Clothing and Human Behavior
Chapter 9 -- 04.03.29

Ok, so I'm 48.  That's not so old... is it???  I still see myself as maybe... 24 or 25.  Who am I kidding?  I'm 48 and I need to accept it.  I need to accept that my body is falling apart.  I need to accept the fact that my beard is salt and pepper.  I need to accept the fact that I'm as old as my maternal grandfather was when he died of heart problems.

I can't accept it.  I'm going to fight old age tooth and nail!!  I go to the gym several times a week to get in shape, lose body fat and gain lean body mass.  I take testosterone shots and tribulus terrestris to keep me functioning like an 18 year old (yeah, right).  I have even taken to dressing like the college students with whom I take classes.  My ear is pierced, and my beard is dyed blond (I match my wife's hair color -- I use her hair dye).  I hate getting older.

It's not the getting older that I really hate.  I love the experience and wisdom which comes with increasing age and (hopefully) increasing maturity.  What I hate is looking like I'm getting older.

Last Friday night, as we were driving to an art exhibit opening, featuring works by one of my professors, my wife commented to me that she was somewhat apprehensive, embarrassed, in fact, by my appearance.  "Why?" I asked as I straightened my tie and adjusted my suit coat.  "People may think that I'm your mother," she answered.

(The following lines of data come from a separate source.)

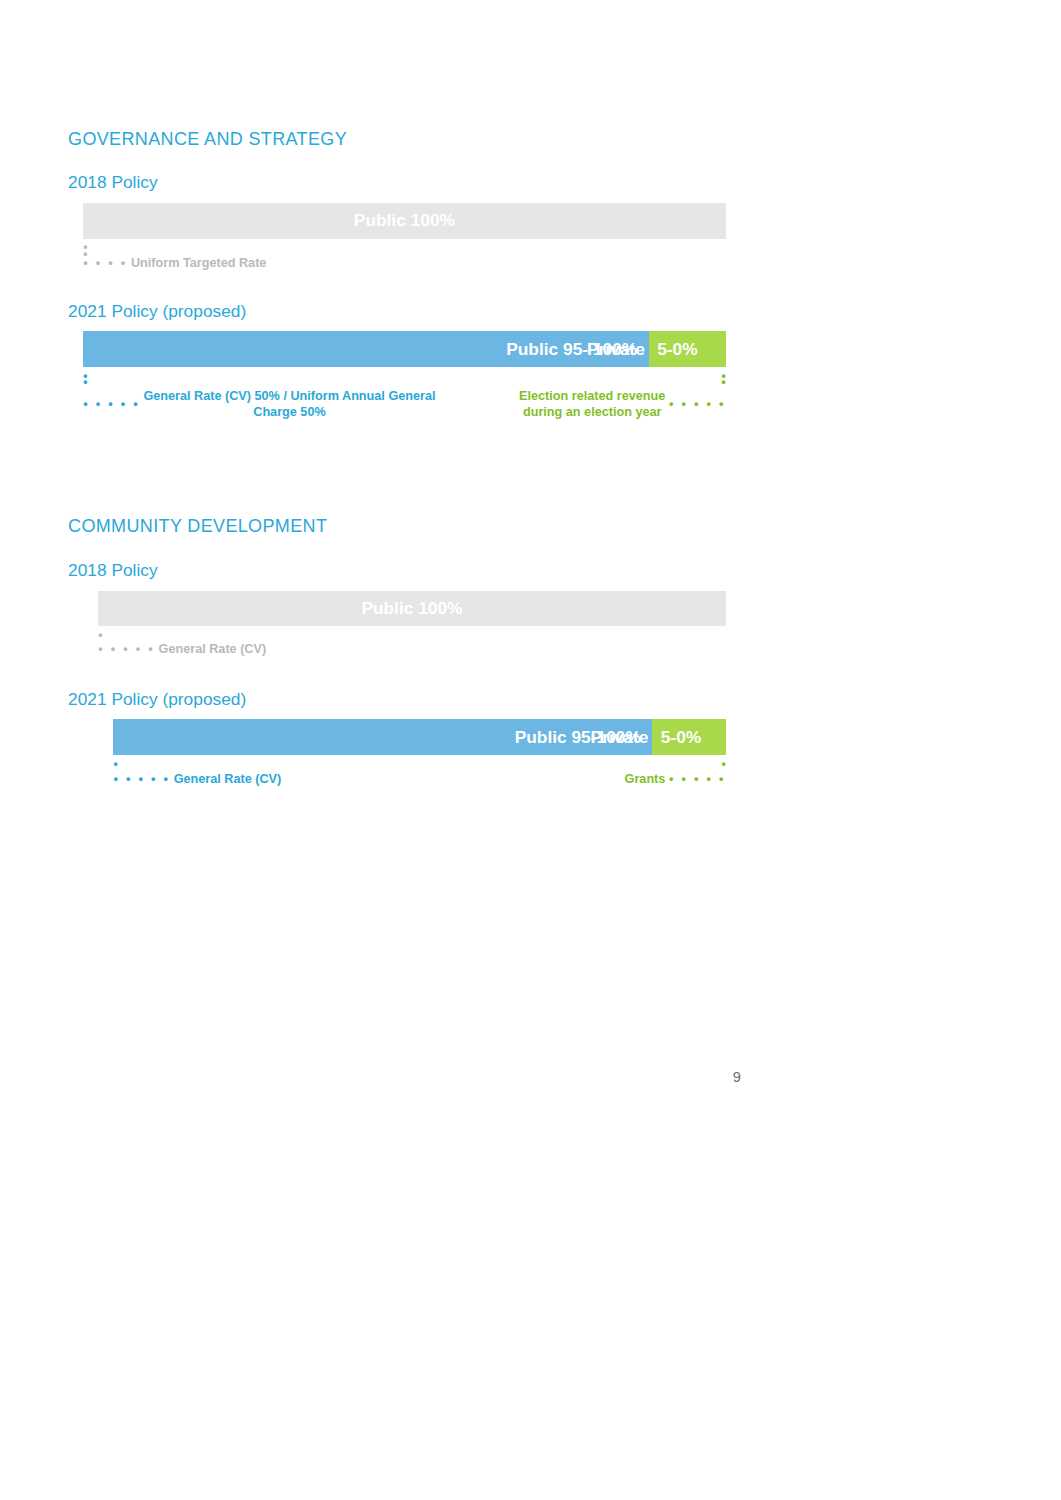Governance and Strategy
2018 Policy
Public 100%
•
•
• • • • Uniform Targeted Rate
2021 Policy (proposed)
Public 95- 100%
5-0%
Private
•
•
• • • • • General Rate (CV) 50% / Uniform Annual General
Charge 50%
•
•
Election related revenue
during an election year • • • • •
Community Development
2018 Policy
Public 100%
•
• • • • • General Rate (CV)
2021 Policy (proposed)
Public 95-100%
5-0%
Private
•
• • • • • General Rate (CV)
•
Grants • • • • •
9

No way!  I keep getting mistaken for a professor.  Good grief,
most of my professors are younger than I.  I smiled, but at the same time, felt oddly out of place.  "No they won't," I replied, hoping that my suit coat would hide my 48-year-old waistline.  The reassurance was met with silence, and we continued on to the opening.

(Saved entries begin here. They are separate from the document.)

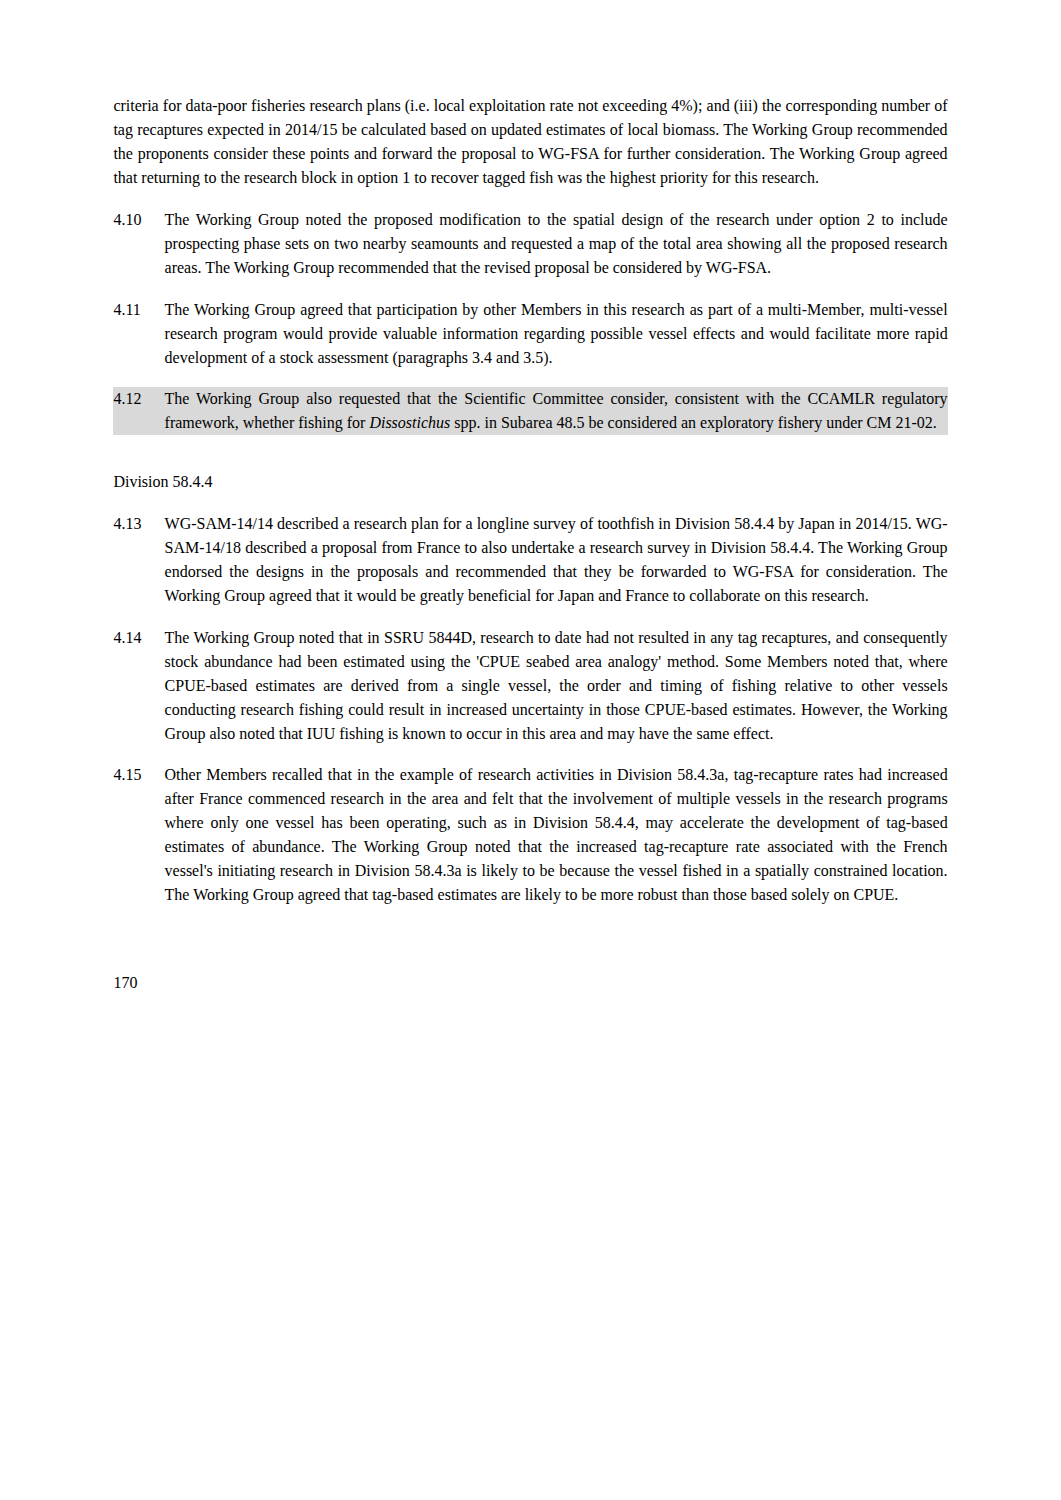criteria for data-poor fisheries research plans (i.e. local exploitation rate not exceeding 4%); and (iii) the corresponding number of tag recaptures expected in 2014/15 be calculated based on updated estimates of local biomass. The Working Group recommended the proponents consider these points and forward the proposal to WG-FSA for further consideration. The Working Group agreed that returning to the research block in option 1 to recover tagged fish was the highest priority for this research.
4.10
The Working Group noted the proposed modification to the spatial design of the research under option 2 to include prospecting phase sets on two nearby seamounts and requested a map of the total area showing all the proposed research areas. The Working Group recommended that the revised proposal be considered by WG-FSA.
4.11
The Working Group agreed that participation by other Members in this research as part of a multi-Member, multi-vessel research program would provide valuable information regarding possible vessel effects and would facilitate more rapid development of a stock assessment (paragraphs 3.4 and 3.5).
4.12
The Working Group also requested that the Scientific Committee consider, consistent with the CCAMLR regulatory framework, whether fishing for Dissostichus spp. in Subarea 48.5 be considered an exploratory fishery under CM 21-02.
Division 58.4.4
4.13
WG-SAM-14/14 described a research plan for a longline survey of toothfish in Division 58.4.4 by Japan in 2014/15. WG-SAM-14/18 described a proposal from France to also undertake a research survey in Division 58.4.4. The Working Group endorsed the designs in the proposals and recommended that they be forwarded to WG-FSA for consideration. The Working Group agreed that it would be greatly beneficial for Japan and France to collaborate on this research.
4.14
The Working Group noted that in SSRU 5844D, research to date had not resulted in any tag recaptures, and consequently stock abundance had been estimated using the 'CPUE seabed area analogy' method. Some Members noted that, where CPUE-based estimates are derived from a single vessel, the order and timing of fishing relative to other vessels conducting research fishing could result in increased uncertainty in those CPUE-based estimates. However, the Working Group also noted that IUU fishing is known to occur in this area and may have the same effect.
4.15
Other Members recalled that in the example of research activities in Division 58.4.3a, tag-recapture rates had increased after France commenced research in the area and felt that the involvement of multiple vessels in the research programs where only one vessel has been operating, such as in Division 58.4.4, may accelerate the development of tag-based estimates of abundance. The Working Group noted that the increased tag-recapture rate associated with the French vessel's initiating research in Division 58.4.3a is likely to be because the vessel fished in a spatially constrained location. The Working Group agreed that tag-based estimates are likely to be more robust than those based solely on CPUE.
170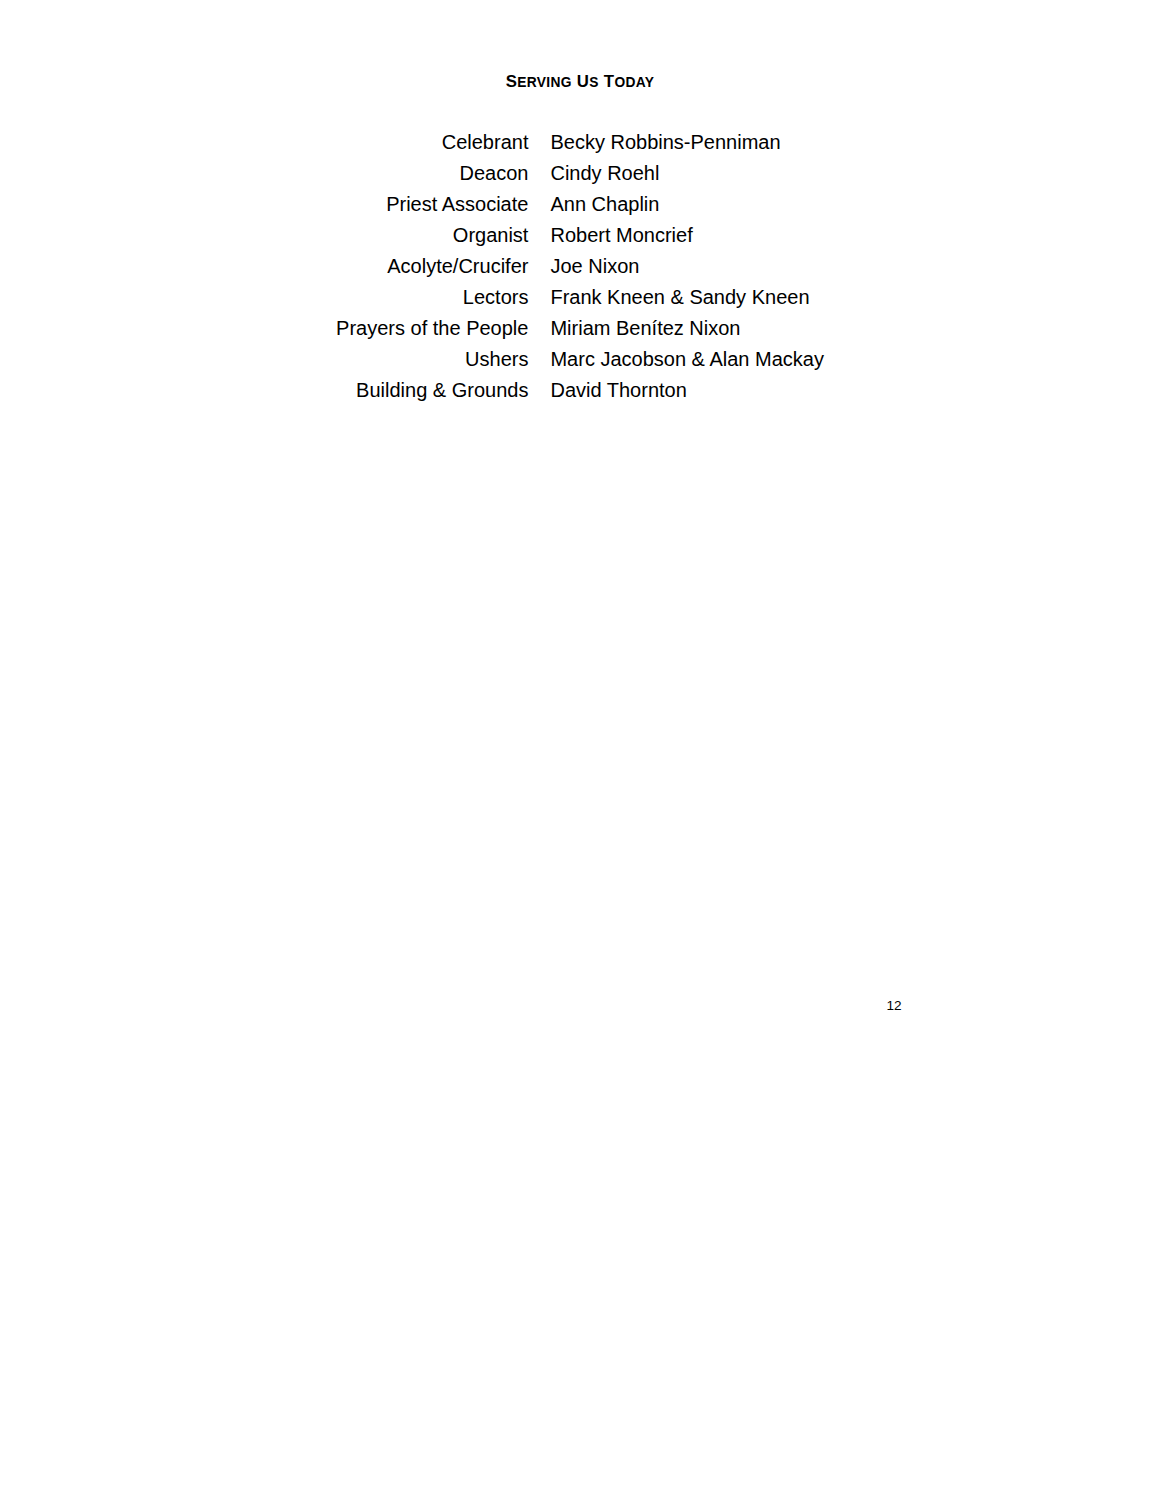SERVING US TODAY
| Celebrant | Becky Robbins-Penniman |
| Deacon | Cindy Roehl |
| Priest Associate | Ann Chaplin |
| Organist | Robert Moncrief |
| Acolyte/Crucifer | Joe Nixon |
| Lectors | Frank Kneen & Sandy Kneen |
| Prayers of the People | Miriam Benítez Nixon |
| Ushers | Marc Jacobson & Alan Mackay |
| Building & Grounds | David Thornton |
12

We live in a youth-oriented society.  One of the articles in the book focused on how bad women have it because they're "used up" after the kids have left the house.  Their looks are  (supposedly) gone, and they will receive little or no respect after that.  It states that men look more distinguished as they get older, and that women just look older.  I don't see that.  I'd rather have my wife look like she does now, than to have her look like she did when I married her.  Men may look distinguished, but women look more gracious and dignified.  That's a big turn on for me, at age 48.  As they pass the stage of gracious and dignified (and I'm not sure that they ever lose that, again), they become cute again.  They become sweet.

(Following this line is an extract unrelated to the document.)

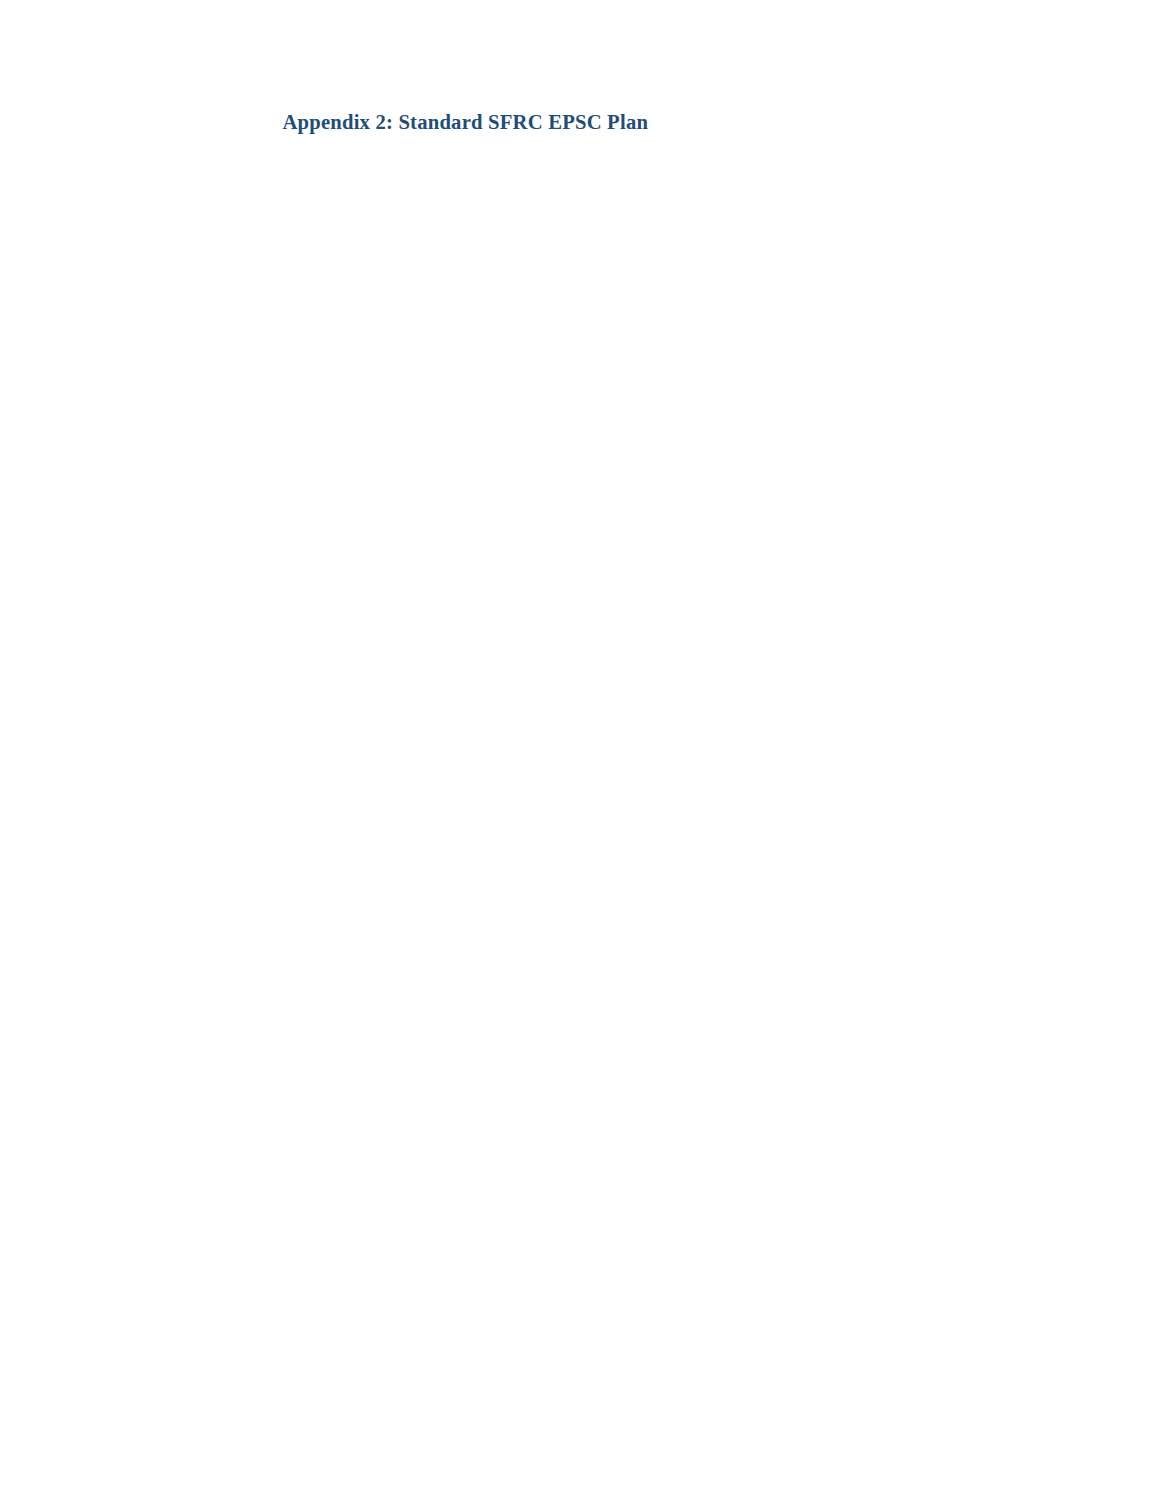Appendix 2: Standard SFRC EPSC Plan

It's really too bad that we live in a youth-oriented society.  The older I get, the more I appreciate the grace that comes with maturity.  I cannot, however, get away from the fact that I hate looking older.  I love the statement made by Kathy Bates' character in Fried Green Tomatoes, when she says that she will declare wrinkles sexually desirable.  Maybe they
should be.

These kids in class don't have a clue.  Right now, they think that this mortal life goes on forever.  I did.  The LDS Church teaches that when we are ressurrected, we will be returned to our most perfect physical state, and that "not a hair of the head shall be lost."  So that means, I guess, that I'll have a full head of hair, and look like Jon-Erik Hexum, or Brad Pitt, or some other sexy guy.  However, by then, I will have overcome my vanity, and I won't care if I look like Jon-Erik Hexum, or Jon, Garfield the cat's owner.

Please, God... let it be Jon-Erik Hexum.